#### Exercise requirements:
(A) Quote the part of the article about the RM Capital penalty that begins with the words containing "The court order, made" and ends with "accepting conflicted remuneration.".
(B) Say whether each statement agrees with the article about the RM Capital penalty, answering yes or no and quoting the words that decide it: (i) The SMSF Club was ordered to pay a $350,000 penalty. (ii) ASIC began civil proceedings in 2016. (iii) A referral fee was accepted on 52 occasions.

An Australian financial services licensee that allowed an authorised representative to accept conflicted remuneration in regards to the establishment of SMSFs has been fined more than $500,000 in case taking over five years to settle.
The Australian Securities and Investment Commission (ASIC) stated RM Capital Pty Ltd had been ordered by the Federal Court to pay a $575,000 penalty, and its representative The SMSF Club Pty Ltd, had been ordered to pay a $350,000 penalty over the conflicted remuneration breaches.
The court order, made on 18 December 2025, follows a finding on 29 February 2024 RM Capital failed to take reasonable steps between August 2013 and August 2016 to ensure the SMSF Club did not accept conflicted remuneration.
During that period, SMSF Club was in a referral agreement with property agent Positive RealEstate Pty Ltd. To this end the court found on multiple occasions, between November 2014 and July 2016, SMSF Club accepted conflicted remuneration totalling $135,863.65 as referral fees from the property market entity.
The fees were paid for assisting SMSF Club clients to set up a self-managed super fund and purchase property from Positive RealEstate. On each of the 52 occasions when a referral fee was accepted, SMSF Club was considered to have breached the provision of the Corporations Act prohibiting an authorised representative from accepting conflicted remuneration.
The court added as licensee RM Capital also contravened section 963F of the Corporations Act by failing to take reasonable steps to ensure SMSF Club did not accept the payments.
ASIC commenced civil proceedings against RM Capital and SMSF Club on 7 June 2019 and deputy chair Sarah Court said: “The Court’s judgment reflects RM Capital’s systemic failure to uphold important consumer protection safeguards over a sustained, three-year period.”
Justice Jackson added: “That RM Capital took this passive approach even in the face of an ASIC investigation, an adverse liability judgment, and an approaching penalty hearing, suggests that from the point of view of specific deterrence, at least, a high penalty may be necessary to motivate it to change its approach”.
As part of the judgement, RM Capital and SMSF Club have a six month window to provide ASIC with a written report of an independent expert stating whether it has in place appropriate systems, policies and procedures to ensure its representatives comply with section 963G(1) of the Corporations Act.

#### Data provided:
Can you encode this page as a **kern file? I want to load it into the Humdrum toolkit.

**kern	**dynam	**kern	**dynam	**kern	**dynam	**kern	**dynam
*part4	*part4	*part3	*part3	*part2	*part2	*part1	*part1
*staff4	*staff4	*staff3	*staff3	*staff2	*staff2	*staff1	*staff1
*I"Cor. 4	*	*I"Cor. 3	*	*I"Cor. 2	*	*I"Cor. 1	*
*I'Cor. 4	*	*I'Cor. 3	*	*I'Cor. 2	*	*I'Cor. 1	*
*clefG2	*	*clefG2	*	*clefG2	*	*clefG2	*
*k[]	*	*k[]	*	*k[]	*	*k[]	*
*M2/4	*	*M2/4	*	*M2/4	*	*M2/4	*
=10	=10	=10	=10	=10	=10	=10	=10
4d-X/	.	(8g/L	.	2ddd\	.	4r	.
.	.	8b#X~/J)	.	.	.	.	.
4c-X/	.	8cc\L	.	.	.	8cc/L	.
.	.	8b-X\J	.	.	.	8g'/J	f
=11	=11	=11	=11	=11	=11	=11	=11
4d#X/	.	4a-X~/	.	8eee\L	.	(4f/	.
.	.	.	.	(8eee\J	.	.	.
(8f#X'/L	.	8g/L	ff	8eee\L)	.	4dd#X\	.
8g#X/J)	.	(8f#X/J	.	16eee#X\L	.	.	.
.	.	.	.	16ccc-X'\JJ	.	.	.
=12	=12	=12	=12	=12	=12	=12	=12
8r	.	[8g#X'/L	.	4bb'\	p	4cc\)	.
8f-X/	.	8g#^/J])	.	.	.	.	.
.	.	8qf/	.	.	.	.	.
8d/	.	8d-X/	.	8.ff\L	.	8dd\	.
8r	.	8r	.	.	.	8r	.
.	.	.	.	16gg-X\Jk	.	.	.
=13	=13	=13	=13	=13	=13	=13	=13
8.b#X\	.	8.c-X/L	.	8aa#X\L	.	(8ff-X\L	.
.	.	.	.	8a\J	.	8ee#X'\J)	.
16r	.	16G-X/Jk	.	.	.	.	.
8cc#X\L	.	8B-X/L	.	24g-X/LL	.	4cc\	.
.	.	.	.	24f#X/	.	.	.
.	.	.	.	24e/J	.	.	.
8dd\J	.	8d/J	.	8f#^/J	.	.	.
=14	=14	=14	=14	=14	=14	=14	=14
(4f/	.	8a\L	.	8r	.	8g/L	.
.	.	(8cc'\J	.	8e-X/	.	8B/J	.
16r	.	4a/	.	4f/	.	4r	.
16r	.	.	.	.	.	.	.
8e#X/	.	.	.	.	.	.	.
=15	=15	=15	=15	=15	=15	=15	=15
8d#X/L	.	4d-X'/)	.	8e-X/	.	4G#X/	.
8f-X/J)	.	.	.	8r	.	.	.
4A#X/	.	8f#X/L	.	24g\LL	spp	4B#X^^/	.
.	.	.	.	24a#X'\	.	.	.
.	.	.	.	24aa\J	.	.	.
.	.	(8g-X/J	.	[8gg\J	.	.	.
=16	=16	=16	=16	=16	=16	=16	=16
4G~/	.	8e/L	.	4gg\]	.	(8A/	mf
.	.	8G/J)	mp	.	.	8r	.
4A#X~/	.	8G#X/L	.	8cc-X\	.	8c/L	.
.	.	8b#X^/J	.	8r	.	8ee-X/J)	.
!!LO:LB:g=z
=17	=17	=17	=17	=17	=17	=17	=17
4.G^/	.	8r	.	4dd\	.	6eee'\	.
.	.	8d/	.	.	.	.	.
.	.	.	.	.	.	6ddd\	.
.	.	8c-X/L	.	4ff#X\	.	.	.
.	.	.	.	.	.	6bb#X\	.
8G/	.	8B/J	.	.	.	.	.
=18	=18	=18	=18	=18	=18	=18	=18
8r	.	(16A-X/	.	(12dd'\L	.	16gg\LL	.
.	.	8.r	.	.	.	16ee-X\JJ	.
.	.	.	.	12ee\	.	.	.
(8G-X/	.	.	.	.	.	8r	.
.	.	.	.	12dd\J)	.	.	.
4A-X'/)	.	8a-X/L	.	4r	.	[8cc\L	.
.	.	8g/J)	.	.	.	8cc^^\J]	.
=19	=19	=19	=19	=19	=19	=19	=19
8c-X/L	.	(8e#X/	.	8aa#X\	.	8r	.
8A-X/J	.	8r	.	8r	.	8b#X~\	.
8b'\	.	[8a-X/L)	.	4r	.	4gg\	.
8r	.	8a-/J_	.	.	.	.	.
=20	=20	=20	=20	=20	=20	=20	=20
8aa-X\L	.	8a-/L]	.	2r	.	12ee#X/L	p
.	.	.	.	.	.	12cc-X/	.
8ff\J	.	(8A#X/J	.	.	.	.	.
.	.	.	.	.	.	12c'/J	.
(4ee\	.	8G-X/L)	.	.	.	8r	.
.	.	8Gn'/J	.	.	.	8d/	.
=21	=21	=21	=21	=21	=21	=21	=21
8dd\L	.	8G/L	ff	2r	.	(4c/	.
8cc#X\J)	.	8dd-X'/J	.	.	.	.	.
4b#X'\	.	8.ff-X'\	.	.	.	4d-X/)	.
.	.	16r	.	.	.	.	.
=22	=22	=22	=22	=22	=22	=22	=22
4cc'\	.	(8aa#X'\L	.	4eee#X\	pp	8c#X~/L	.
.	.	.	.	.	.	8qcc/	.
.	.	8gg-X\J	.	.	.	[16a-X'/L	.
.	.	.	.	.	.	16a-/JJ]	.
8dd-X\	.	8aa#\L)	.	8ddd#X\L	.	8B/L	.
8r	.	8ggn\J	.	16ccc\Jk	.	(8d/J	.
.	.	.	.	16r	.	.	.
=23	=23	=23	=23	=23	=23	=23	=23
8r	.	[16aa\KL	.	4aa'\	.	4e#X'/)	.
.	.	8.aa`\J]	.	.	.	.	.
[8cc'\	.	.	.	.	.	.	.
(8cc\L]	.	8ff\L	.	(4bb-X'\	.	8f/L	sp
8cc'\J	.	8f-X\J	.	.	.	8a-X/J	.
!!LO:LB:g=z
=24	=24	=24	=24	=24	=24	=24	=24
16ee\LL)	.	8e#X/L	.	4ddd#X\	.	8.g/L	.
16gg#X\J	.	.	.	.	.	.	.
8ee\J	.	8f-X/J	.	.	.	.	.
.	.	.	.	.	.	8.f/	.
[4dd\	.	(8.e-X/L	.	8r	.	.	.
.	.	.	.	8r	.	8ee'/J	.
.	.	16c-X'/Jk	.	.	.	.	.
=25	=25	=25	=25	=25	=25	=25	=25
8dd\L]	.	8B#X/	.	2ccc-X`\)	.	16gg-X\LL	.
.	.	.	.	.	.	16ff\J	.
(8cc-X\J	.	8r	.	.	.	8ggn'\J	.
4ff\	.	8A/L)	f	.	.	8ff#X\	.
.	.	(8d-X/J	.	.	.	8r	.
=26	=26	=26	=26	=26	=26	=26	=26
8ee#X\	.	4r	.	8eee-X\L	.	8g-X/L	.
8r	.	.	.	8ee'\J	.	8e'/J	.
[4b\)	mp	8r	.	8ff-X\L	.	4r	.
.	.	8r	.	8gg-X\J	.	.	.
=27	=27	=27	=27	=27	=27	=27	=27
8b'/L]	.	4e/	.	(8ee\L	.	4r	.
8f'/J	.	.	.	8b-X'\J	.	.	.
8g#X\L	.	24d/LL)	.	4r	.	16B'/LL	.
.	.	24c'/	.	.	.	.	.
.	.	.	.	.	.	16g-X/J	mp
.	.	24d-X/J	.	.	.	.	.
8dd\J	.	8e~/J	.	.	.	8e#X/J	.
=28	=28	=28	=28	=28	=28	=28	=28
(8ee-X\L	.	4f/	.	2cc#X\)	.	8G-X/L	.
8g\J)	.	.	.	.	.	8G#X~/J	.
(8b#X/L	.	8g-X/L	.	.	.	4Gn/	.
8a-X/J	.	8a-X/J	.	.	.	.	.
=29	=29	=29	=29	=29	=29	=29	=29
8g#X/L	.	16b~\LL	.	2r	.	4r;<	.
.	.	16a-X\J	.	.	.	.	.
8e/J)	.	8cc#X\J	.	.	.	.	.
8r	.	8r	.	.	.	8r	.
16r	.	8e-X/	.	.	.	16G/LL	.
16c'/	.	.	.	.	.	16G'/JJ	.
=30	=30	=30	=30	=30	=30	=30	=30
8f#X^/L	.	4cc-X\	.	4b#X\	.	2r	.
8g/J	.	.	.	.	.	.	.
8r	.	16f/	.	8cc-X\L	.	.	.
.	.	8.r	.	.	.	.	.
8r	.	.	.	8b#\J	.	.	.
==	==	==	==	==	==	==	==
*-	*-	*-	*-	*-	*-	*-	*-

#### Answers in order:
(A)
The court order, made on 18 December 2025, follows a finding on 29 February 2024 RM Capital failed to take reasonable steps between August 2013 and August 2016 to ensure the SMSF Club did not accept conflicted remuneration.
During that period, SMSF Club was in a referral agreement with property agent Positive RealEstate Pty Ltd. To this end the court found on multiple occasions, between November 2014 and July 2016, SMSF Club accepted conflicted remuneration totalling $135,863.65 as referral fees from the property market entity.
The fees were paid for assisting SMSF Club clients to set up a self-managed super fund and purchase property from Positive RealEstate. On each of the 52 occasions when a referral fee was accepted, SMSF Club was considered to have breached the provision of the Corporations Act prohibiting an authorised representative from accepting conflicted remuneration.

(B)
(i) Yes: "its representative The SMSF Club Pty Ltd, had been ordered to pay a $350,000 penalty"
(ii) No: "ASIC commenced civil proceedings against RM Capital and SMSF Club on 7 June 2019"
(iii) Yes: "On each of the 52 occasions when a referral fee was accepted"